I suppose I must plead guilty to a certain paranoia. For example, it seemed clear to me that I shouldn’t let anyone know that I didn’t have a clue whether I was going in for an operation or recovering from one. I understood that if they knew they’d want to investigate my confusion and probably keep me there longer. In the same way, it seemed obvious to me that I shouldn’t tell a doctor that I didn’t have any idea where I was, or even who I was. In any case, what would I say to the doctor? That at moments I thought I was at some hospital visiting my poor friend Ed? That more than once I thought I was in the hospital not for heart surgery but because I had incurable lung cancer? Or that sometimes I would vanish or perhaps I should say transform? I would be lying on my bed (or shuffling along the hallway, or sitting watching television) and then the “I” that had a moment ago been “me” was now Ed. It wasn’t that I thought I was Ed, no more than you sit around thinking you are you. It was just that I was him. Trying to clarify “who” was feeling all this would be difficult, but there it is – I would wake up, and at the same time as I waited to see my doctor, I was Ed waiting in his hospital for the result of some test. Or perhaps I would just be sitting in bed, and I would suddenly realize that I had, a moment ago, been Ed lying in his bed in his hospital room.
And Recuperation Continues
Within a week after the operation, these ‘delusions’ were pretty well gone. It was also around this time that I started almost inadvertently, in conversation with those who had been there, to ‘reconstruct’ some of the memories of what had happened before the surgery: who had visited me, who I had spoken to, what we joked about, etc.

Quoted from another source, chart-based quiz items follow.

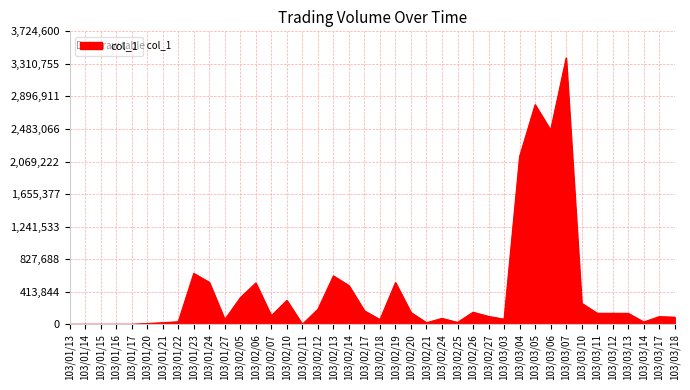

Where is the data nearest to the value 1693000?

103/03/04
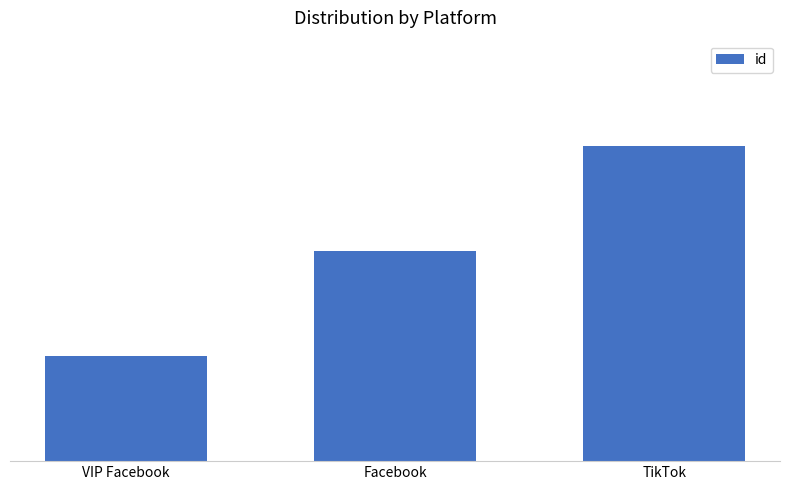

What is the value of the 3rd bar from the left?

3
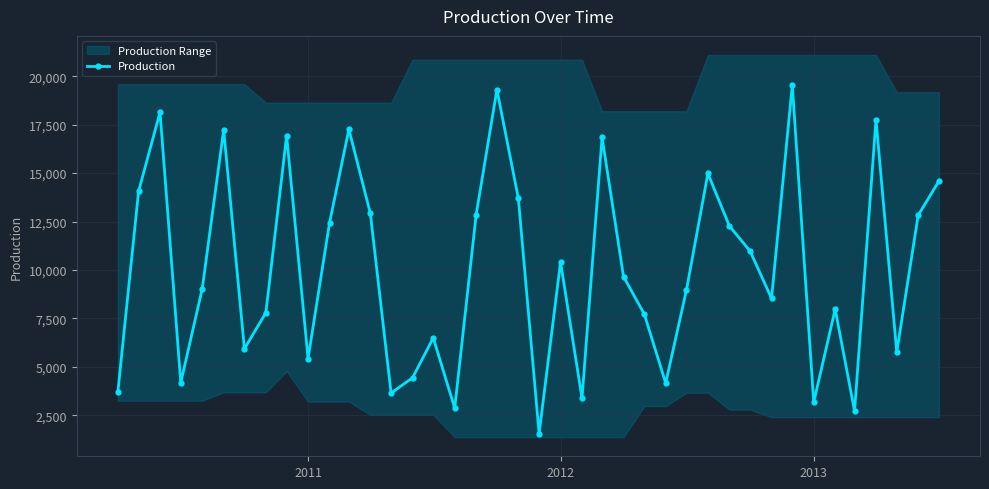

In Production, how many points are higher than both neighbors (excluding endpoints)?

12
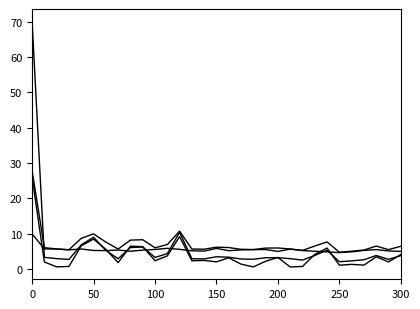

How many lines are shown in the chart?

4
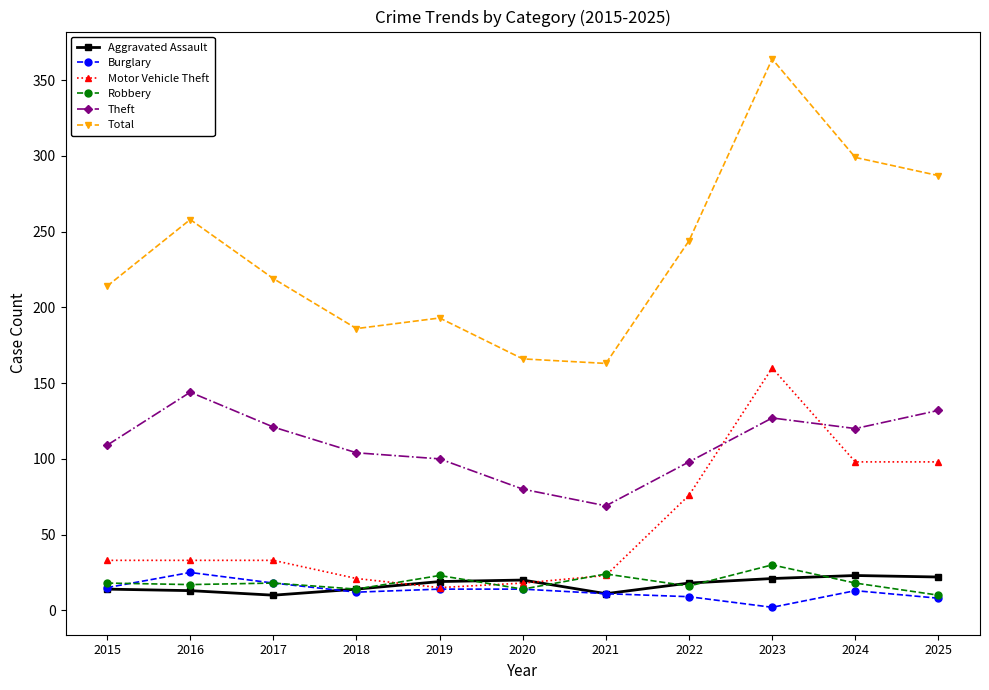

The Robbery series shows 10 at 2025. True or false?

True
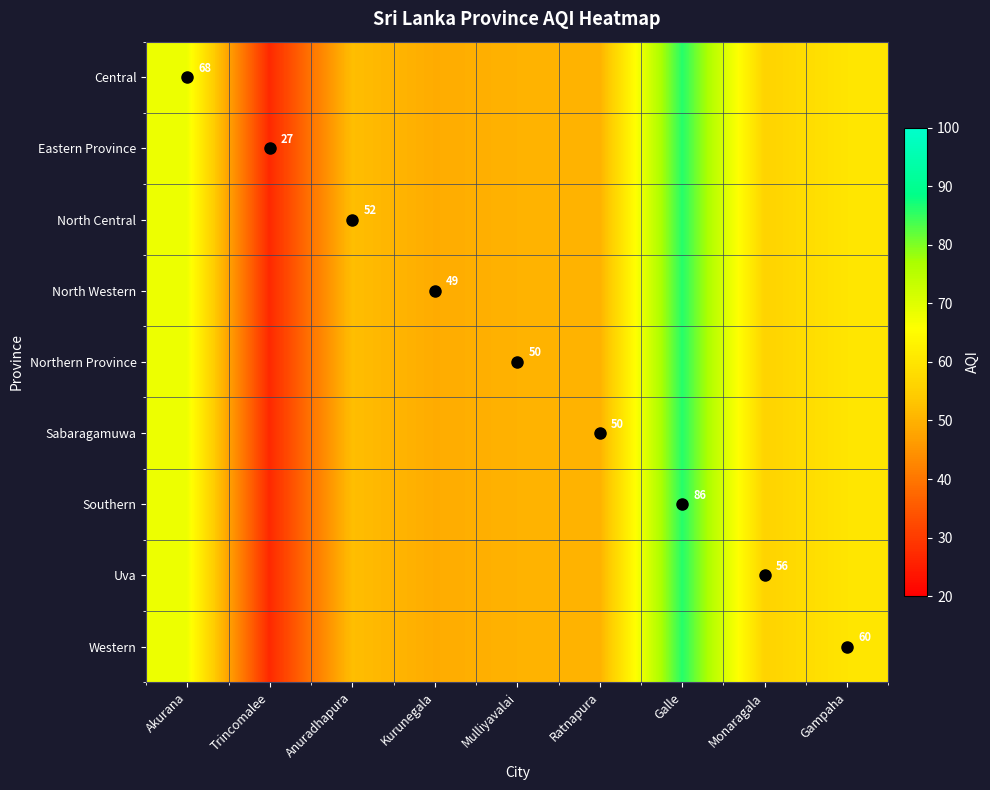

Where does the Central series first go above 52?

Akurana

Still even now, those delusions, those strange displacements of time, place and identity seem more real than those reconstructed memories of what I know must have happened.
These descriptions don’t capture the strangeness or the ordinariness of these moments. They were strange after the fact; in that they revealed a great confusion. They were also strange because they kept occurring over the next days in a range of variations. All this, however, seemed very ordinary at the moment—I didn’t doubt that I was me (whoever that was), here (wherever that happened to be). In one hospital or another in Toronto, in London, or in some other place, I was myself (?) recovering from surgery or waiting to go under the knife, dying of untreatable lung cancer or visiting a friend in the hospital. I, maybe I was not me at all, I was my friend Ed.
While I started to recover quickly, they kept me in the hospital a few extra days, not because they’d discovered that I’d lost my mind but simply because of a mild infection. Had I mentioned my strange symptoms, they might have been dismissed as a consequence of the anaesthetics. A bright young medical student might have, however, scribbled ‘pump head’ on their notes. It’s a term that’s sometimes used for those whose brains are affected as a consequence of the heart-lung machine. The machine that’s used to keep the blood flowing, can have some pretty serious--sometimes permanent—neurological consequences.
Oh yeah, as for flying out of your body. You can imagine what a great relief it was for me when a researcher in Virginia recently offered scientific reassurance regarding those cases where patients reported finding themselves out of their bodies during surgery. According to this diligent scientist, what we are dealing with here is not a symptom of mental disease and should not be treated as such.
His report maintained that these experiences were in fact simply a reaction to stress and nothing to worry about.